:: Task details ::
Copy every entry. Do not alter a single word.

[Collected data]
⟨

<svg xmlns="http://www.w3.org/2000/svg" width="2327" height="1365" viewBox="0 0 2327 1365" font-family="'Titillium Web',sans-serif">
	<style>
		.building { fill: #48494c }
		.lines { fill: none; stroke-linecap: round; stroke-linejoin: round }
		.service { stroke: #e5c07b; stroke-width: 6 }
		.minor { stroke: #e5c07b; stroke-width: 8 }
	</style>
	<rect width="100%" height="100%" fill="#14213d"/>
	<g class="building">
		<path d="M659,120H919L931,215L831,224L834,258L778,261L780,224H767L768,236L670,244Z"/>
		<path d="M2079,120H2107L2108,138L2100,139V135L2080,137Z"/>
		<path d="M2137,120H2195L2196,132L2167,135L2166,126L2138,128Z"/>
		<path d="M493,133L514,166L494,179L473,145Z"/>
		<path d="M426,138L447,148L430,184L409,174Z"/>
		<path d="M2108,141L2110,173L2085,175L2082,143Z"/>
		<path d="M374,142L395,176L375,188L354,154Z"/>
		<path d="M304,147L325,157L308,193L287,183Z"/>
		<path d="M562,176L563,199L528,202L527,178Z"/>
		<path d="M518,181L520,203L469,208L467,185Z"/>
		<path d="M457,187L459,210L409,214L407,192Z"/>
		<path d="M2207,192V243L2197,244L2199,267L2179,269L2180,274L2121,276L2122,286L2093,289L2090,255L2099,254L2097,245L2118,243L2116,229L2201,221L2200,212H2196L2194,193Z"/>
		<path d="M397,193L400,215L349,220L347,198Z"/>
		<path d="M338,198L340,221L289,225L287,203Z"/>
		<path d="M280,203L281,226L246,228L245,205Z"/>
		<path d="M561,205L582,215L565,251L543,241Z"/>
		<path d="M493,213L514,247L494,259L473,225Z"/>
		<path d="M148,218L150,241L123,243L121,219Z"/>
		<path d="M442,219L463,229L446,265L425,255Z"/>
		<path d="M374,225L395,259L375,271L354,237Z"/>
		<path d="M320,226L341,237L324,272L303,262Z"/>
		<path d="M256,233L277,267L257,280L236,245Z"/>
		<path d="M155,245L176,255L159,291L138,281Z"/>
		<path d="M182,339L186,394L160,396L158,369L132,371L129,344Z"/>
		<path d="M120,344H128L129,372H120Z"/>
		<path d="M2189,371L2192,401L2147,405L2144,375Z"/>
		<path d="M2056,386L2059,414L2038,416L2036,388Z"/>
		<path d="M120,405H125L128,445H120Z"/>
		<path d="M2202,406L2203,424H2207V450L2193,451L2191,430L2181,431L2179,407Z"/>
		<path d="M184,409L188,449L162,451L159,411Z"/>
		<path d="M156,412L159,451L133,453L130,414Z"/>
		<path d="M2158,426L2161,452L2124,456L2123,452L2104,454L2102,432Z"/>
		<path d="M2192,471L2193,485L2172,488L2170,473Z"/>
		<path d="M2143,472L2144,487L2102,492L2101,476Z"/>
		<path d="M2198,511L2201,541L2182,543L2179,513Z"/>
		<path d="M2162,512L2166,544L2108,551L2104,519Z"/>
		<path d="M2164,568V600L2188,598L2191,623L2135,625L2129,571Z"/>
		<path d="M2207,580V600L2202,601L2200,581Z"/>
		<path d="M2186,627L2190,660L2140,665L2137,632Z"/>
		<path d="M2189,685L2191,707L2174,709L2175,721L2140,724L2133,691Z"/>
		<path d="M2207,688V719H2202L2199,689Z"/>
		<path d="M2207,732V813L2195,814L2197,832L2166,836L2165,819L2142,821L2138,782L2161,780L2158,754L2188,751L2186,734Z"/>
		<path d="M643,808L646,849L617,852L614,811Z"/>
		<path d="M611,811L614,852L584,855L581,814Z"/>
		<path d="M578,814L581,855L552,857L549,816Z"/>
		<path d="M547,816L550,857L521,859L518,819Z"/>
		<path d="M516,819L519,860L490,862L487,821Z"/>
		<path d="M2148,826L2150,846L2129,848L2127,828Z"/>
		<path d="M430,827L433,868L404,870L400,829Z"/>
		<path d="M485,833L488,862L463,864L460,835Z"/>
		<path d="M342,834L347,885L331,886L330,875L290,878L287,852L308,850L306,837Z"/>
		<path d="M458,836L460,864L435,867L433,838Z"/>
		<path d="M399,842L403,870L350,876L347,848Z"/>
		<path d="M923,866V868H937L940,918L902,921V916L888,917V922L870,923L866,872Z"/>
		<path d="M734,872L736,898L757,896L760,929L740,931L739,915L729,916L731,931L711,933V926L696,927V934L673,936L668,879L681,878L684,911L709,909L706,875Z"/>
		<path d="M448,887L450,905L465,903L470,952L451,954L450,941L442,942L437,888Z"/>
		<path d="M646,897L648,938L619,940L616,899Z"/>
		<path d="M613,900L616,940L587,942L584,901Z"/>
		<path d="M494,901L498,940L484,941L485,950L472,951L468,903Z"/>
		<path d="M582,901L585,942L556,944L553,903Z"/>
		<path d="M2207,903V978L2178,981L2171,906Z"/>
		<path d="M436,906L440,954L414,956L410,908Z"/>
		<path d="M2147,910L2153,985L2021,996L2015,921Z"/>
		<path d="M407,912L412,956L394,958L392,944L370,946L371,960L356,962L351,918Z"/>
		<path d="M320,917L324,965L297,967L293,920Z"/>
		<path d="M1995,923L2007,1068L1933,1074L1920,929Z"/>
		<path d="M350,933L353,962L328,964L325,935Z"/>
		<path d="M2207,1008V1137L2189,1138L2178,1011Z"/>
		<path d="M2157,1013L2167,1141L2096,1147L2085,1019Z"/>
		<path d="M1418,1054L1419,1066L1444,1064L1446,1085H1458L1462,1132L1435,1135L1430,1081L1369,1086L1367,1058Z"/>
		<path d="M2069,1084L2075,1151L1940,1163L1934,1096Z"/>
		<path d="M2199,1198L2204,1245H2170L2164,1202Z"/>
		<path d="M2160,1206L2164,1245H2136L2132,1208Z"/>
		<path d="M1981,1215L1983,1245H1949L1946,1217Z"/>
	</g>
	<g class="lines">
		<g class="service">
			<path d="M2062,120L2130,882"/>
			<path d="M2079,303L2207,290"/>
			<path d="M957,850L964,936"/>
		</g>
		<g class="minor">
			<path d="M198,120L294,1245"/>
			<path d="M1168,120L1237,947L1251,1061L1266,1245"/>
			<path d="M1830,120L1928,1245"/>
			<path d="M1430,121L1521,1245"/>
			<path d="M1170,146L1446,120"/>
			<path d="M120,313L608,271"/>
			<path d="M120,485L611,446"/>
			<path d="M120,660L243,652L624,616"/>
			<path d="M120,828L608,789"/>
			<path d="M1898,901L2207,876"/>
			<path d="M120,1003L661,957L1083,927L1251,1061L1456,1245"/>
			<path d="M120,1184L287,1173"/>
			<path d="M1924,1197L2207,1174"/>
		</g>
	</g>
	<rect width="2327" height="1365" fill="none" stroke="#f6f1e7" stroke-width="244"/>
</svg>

⟩

:: Result of this task ::
<svg xmlns="http://www.w3.org/2000/svg" width="2327" height="1365" viewBox="0 0 2327 1365" font-family="'Titillium Web',sans-serif">
	<style>
		.building { fill: #48494c }
		.lines { fill: none; stroke-linecap: round; stroke-linejoin: round }
		.service { stroke: #e5c07b; stroke-width: 6 }
		.minor { stroke: #e5c07b; stroke-width: 8 }
	</style>
	<rect width="100%" height="100%" fill="#14213d"/>
	<g class="building">
		<path d="M659,120H919L931,215L831,224L834,258L778,261L780,224H767L768,236L670,244Z"/>
		<path d="M2079,120H2107L2108,138L2100,139V135L2080,137Z"/>
		<path d="M2137,120H2195L2196,132L2167,135L2166,126L2138,128Z"/>
		<path d="M493,133L514,166L494,179L473,145Z"/>
		<path d="M426,138L447,148L430,184L409,174Z"/>
		<path d="M2108,141L2110,173L2085,175L2082,143Z"/>
		<path d="M374,142L395,176L375,188L354,154Z"/>
		<path d="M304,147L325,157L308,193L287,183Z"/>
		<path d="M562,176L563,199L528,202L527,178Z"/>
		<path d="M518,181L520,203L469,208L467,185Z"/>
		<path d="M457,187L459,210L409,214L407,192Z"/>
		<path d="M2207,192V243L2197,244L2199,267L2179,269L2180,274L2121,276L2122,286L2093,289L2090,255L2099,254L2097,245L2118,243L2116,229L2201,221L2200,212H2196L2194,193Z"/>
		<path d="M397,193L400,215L349,220L347,198Z"/>
		<path d="M338,198L340,221L289,225L287,203Z"/>
		<path d="M280,203L281,226L246,228L245,205Z"/>
		<path d="M561,205L582,215L565,251L543,241Z"/>
		<path d="M493,213L514,247L494,259L473,225Z"/>
		<path d="M148,218L150,241L123,243L121,219Z"/>
		<path d="M442,219L463,229L446,265L425,255Z"/>
		<path d="M374,225L395,259L375,271L354,237Z"/>
		<path d="M320,226L341,237L324,272L303,262Z"/>
		<path d="M256,233L277,267L257,280L236,245Z"/>
		<path d="M155,245L176,255L159,291L138,281Z"/>
		<path d="M182,339L186,394L160,396L158,369L132,371L129,344Z"/>
		<path d="M120,344H128L129,372H120Z"/>
		<path d="M2189,371L2192,401L2147,405L2144,375Z"/>
		<path d="M2056,386L2059,414L2038,416L2036,388Z"/>
		<path d="M120,405H125L128,445H120Z"/>
		<path d="M2202,406L2203,424H2207V450L2193,451L2191,430L2181,431L2179,407Z"/>
		<path d="M184,409L188,449L162,451L159,411Z"/>
		<path d="M156,412L159,451L133,453L130,414Z"/>
		<path d="M2158,426L2161,452L2124,456L2123,452L2104,454L2102,432Z"/>
		<path d="M2192,471L2193,485L2172,488L2170,473Z"/>
		<path d="M2143,472L2144,487L2102,492L2101,476Z"/>
		<path d="M2198,511L2201,541L2182,543L2179,513Z"/>
		<path d="M2162,512L2166,544L2108,551L2104,519Z"/>
		<path d="M2164,568V600L2188,598L2191,623L2135,625L2129,571Z"/>
		<path d="M2207,580V600L2202,601L2200,581Z"/>
		<path d="M2186,627L2190,660L2140,665L2137,632Z"/>
		<path d="M2189,685L2191,707L2174,709L2175,721L2140,724L2133,691Z"/>
		<path d="M2207,688V719H2202L2199,689Z"/>
		<path d="M2207,732V813L2195,814L2197,832L2166,836L2165,819L2142,821L2138,782L2161,780L2158,754L2188,751L2186,734Z"/>
		<path d="M643,808L646,849L617,852L614,811Z"/>
		<path d="M611,811L614,852L584,855L581,814Z"/>
		<path d="M578,814L581,855L552,857L549,816Z"/>
		<path d="M547,816L550,857L521,859L518,819Z"/>
		<path d="M516,819L519,860L490,862L487,821Z"/>
		<path d="M2148,826L2150,846L2129,848L2127,828Z"/>
		<path d="M430,827L433,868L404,870L400,829Z"/>
		<path d="M485,833L488,862L463,864L460,835Z"/>
		<path d="M342,834L347,885L331,886L330,875L290,878L287,852L308,850L306,837Z"/>
		<path d="M458,836L460,864L435,867L433,838Z"/>
		<path d="M399,842L403,870L350,876L347,848Z"/>
		<path d="M923,866V868H937L940,918L902,921V916L888,917V922L870,923L866,872Z"/>
		<path d="M734,872L736,898L757,896L760,929L740,931L739,915L729,916L731,931L711,933V926L696,927V934L673,936L668,879L681,878L684,911L709,909L706,875Z"/>
		<path d="M448,887L450,905L465,903L470,952L451,954L450,941L442,942L437,888Z"/>
		<path d="M646,897L648,938L619,940L616,899Z"/>
		<path d="M613,900L616,940L587,942L584,901Z"/>
		<path d="M494,901L498,940L484,941L485,950L472,951L468,903Z"/>
		<path d="M582,901L585,942L556,944L553,903Z"/>
		<path d="M2207,903V978L2178,981L2171,906Z"/>
		<path d="M436,906L440,954L414,956L410,908Z"/>
		<path d="M2147,910L2153,985L2021,996L2015,921Z"/>
		<path d="M407,912L412,956L394,958L392,944L370,946L371,960L356,962L351,918Z"/>
		<path d="M320,917L324,965L297,967L293,920Z"/>
		<path d="M1995,923L2007,1068L1933,1074L1920,929Z"/>
		<path d="M350,933L353,962L328,964L325,935Z"/>
		<path d="M2207,1008V1137L2189,1138L2178,1011Z"/>
		<path d="M2157,1013L2167,1141L2096,1147L2085,1019Z"/>
		<path d="M1418,1054L1419,1066L1444,1064L1446,1085H1458L1462,1132L1435,1135L1430,1081L1369,1086L1367,1058Z"/>
		<path d="M2069,1084L2075,1151L1940,1163L1934,1096Z"/>
		<path d="M2199,1198L2204,1245H2170L2164,1202Z"/>
		<path d="M2160,1206L2164,1245H2136L2132,1208Z"/>
		<path d="M1981,1215L1983,1245H1949L1946,1217Z"/>
	</g>
	<g class="lines">
		<g class="service">
			<path d="M2062,120L2130,882"/>
			<path d="M2079,303L2207,290"/>
			<path d="M957,850L964,936"/>
		</g>
		<g class="minor">
			<path d="M198,120L294,1245"/>
			<path d="M1168,120L1237,947L1251,1061L1266,1245"/>
			<path d="M1830,120L1928,1245"/>
			<path d="M1430,121L1521,1245"/>
			<path d="M1170,146L1446,120"/>
			<path d="M120,313L608,271"/>
			<path d="M120,485L611,446"/>
			<path d="M120,660L243,652L624,616"/>
			<path d="M120,828L608,789"/>
			<path d="M1898,901L2207,876"/>
			<path d="M120,1003L661,957L1083,927L1251,1061L1456,1245"/>
			<path d="M120,1184L287,1173"/>
			<path d="M1924,1197L2207,1174"/>
		</g>
	</g>
	<rect width="2327" height="1365" fill="none" stroke="#f6f1e7" stroke-width="244"/>
</svg>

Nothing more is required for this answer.